I had considered several locations but settled on Las Vegas and Death Valley National Park. This was because of the really convenient flight out there and the fact that wildflowers were seeing a rare superbloom hadn’t seen for 10+ years. But, a day before I arrived at the park, a massive windstorm swept away the most prominent patches of wildflowers. No worries… I still had myself a great time.
I tried to stay flexible and free during my 3.5 days/3 nights in the area. I used a great field guide for Death Valley by Ron Coscorrosa and Sarah Marino that helped me triangulate on locations to hit. Though it was a blast, I think I stretched myself a little too thin and across too many places!

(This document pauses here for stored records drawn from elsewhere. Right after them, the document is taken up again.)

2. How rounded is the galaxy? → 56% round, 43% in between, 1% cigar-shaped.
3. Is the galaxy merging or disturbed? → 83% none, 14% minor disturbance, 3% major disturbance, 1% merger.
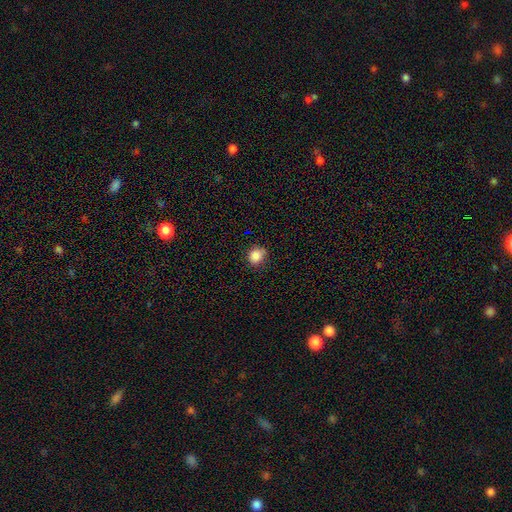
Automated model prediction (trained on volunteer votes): Morphology: type=smooth (86%); roundness=round (69%); merging=none (76%).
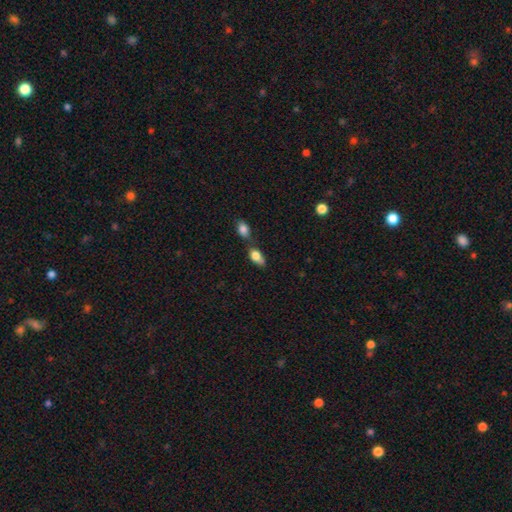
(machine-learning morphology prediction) smooth_or_featured: smooth (p=0.80) [alt: featured or disk p=0.12]
how_rounded: in between (p=0.86) [alt: round p=0.09]
merging: merger (p=0.40) [alt: none p=0.38]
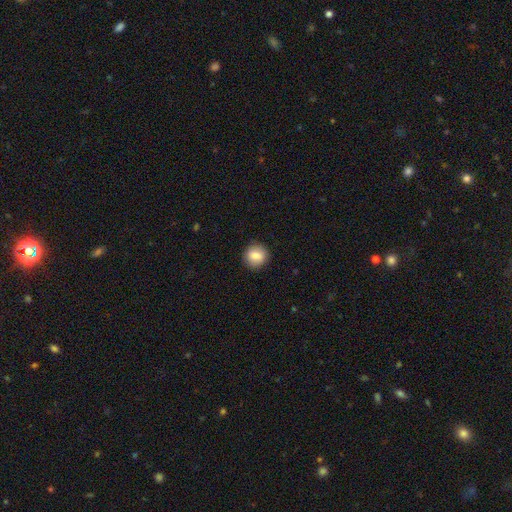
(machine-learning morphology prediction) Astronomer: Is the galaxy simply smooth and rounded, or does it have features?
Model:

I started further east at Death Valley, took a 1.5 day excursion west to the Alabama Hills, and circled back to Death Valley before departing. A lot of driving, a lot of hiking, a few beers, and even fewer hours of sleep — and these are the shots I have to show for it.
All in all, it was a really great trip. It helped that I was able to stay in contact, for the most part, with my wife and baby back home. Google hangouts from Alabama Hills – the best of both worlds being in an alien-like, grand landscape but still connected to those I love back home.
As for Death Valley itself, honestly, the first day or so underwhelmed me. I was wondering what the appeal was of this much-discussed National Park, where mud flats and distant mountains were the most prominent features. However, as I spent more time at the park, its subtleties and more grandiose parts of the environment showed themselves to me. The park itself is massive – so making a rush call on its entirety based on one location and evening was mistake #1. Also, it’s a place for all its scale that is so different from mile to mile. Take for example the Cottonball Basin or Panamint Playa, both of which I spent evenings photographing. As an outsider, I took for granted the formations in the salt and mud playas that were so distinctive in shots I had seen from this place. In truth, finding those photogenic locations is extremely difficult. After 5 hours searching on Panamint Playa across several square miles (hiking and by deplacing by car), I found a section I liked but not nearly as deep or graphic in nature as I had sought. It became clear to me that hikers and photographers have spent hours, days, weeks, months combing this park for gems that can be found with time and effort. And finding those gems was not only a photographic accomplishment but a true sight to behold.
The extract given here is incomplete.